I still find myself randomly breaking into laughter and tears. As I read Kate’s post, as I read Chrissy’s post, as I read fashionablenerd’s post, as I explained the importance of this historic election to my son who was just too tired to stay up to see the results come in, when that image in my mind of the young woman at Spellman College falling to her knees and crying pops into my brain, when I was explaining to my children why Rev. Jackson and Oprah had tears on their cheeks last night, as I explained to them the significance of President-elect Obama’s speech… I teared up.
In the words of President-elect Obama:
The road ahead will be long. Our climb will be steep. We may not get there in one year or even in one term. But, America, I have never been more hopeful than I am tonight that we will get there.
I promise you, we as a people will get there.
For the first time in a long time, I believe once again that all things are possible in America, and I am hopeful.
Posted by: Pet~ on: November 4, 2008
Wow.

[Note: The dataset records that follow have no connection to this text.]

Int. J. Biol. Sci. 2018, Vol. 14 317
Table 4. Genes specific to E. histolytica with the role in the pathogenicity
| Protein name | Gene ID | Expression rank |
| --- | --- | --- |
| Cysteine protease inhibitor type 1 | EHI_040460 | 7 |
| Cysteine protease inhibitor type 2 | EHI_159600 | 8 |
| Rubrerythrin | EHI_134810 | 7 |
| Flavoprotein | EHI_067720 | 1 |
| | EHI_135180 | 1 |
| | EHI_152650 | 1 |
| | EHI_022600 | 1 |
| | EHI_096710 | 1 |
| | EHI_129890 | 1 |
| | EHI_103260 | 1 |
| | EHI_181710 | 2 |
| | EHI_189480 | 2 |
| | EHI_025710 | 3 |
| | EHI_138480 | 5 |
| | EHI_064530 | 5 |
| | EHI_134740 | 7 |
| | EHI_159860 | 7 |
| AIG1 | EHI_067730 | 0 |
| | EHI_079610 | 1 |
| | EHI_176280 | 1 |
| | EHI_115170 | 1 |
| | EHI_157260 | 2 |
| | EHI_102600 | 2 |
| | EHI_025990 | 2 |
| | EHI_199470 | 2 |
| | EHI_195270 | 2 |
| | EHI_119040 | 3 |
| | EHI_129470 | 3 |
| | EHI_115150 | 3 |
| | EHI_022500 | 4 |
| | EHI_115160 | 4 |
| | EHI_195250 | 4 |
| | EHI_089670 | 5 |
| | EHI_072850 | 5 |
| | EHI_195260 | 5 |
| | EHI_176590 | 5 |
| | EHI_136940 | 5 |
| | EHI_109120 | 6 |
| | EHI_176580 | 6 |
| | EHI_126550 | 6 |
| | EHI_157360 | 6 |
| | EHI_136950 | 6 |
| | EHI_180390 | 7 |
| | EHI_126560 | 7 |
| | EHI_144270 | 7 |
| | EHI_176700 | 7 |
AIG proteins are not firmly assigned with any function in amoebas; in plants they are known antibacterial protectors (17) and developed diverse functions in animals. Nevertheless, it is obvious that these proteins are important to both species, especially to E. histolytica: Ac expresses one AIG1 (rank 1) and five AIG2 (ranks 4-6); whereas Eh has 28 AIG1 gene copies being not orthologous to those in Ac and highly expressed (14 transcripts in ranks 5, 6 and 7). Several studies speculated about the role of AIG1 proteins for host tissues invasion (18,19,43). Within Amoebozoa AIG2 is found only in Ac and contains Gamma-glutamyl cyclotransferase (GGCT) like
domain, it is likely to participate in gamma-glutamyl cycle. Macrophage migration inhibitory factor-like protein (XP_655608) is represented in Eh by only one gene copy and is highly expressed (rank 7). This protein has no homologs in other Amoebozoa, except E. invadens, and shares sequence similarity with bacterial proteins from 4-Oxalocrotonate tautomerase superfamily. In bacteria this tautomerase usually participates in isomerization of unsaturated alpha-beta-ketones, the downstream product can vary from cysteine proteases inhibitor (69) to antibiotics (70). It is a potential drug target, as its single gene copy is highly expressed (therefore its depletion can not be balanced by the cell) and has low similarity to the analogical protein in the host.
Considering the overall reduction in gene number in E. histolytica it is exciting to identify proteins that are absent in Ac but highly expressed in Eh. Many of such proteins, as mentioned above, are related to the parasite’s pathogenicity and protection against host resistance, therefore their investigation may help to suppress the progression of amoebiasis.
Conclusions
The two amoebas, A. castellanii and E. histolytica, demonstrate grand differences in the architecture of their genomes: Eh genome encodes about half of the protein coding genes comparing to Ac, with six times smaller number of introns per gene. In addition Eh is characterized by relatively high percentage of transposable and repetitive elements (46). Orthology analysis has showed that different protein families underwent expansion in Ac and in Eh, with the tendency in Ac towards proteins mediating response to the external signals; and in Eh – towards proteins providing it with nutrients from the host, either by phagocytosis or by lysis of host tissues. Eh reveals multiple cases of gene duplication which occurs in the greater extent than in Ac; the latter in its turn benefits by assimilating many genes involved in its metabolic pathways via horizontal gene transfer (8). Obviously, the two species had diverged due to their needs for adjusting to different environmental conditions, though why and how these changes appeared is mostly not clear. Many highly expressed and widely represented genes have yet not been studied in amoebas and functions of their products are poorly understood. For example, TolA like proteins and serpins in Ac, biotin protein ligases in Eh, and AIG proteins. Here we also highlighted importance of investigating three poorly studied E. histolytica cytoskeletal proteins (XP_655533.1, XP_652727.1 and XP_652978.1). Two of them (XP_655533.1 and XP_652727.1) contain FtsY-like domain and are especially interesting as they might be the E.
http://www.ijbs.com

Really, it’s the only word that comes to mind, just WOW!
I’m witnessing history tonight, and I can honestly say that I’ve never been MORE proud to be an American. The picture that will remain in my mind for the rest of my life was on MSNBC’s coverage. When they announced that projections were for Barack Obama to win the election one young African-American woman, she couldn’t have been older than 19, fell to her knees crying. That’s when it really hit me exactly what I was watching, that I was watching HISTORY in the making.
Shortly after that they showed Jesse Jackson, a man that was present the day Martin Luther King, Jr was shot, and there were tears running down his face. I couldn’t help but be glad that he had lived to see this day and wish, as I’m sure Mr. Jackson was wishing, that Rev. King could have lived to see this day as well.
Now I’m waiting to hear our President-elect speak.
Congratulations President-elect Obama! May God be with you and protect you.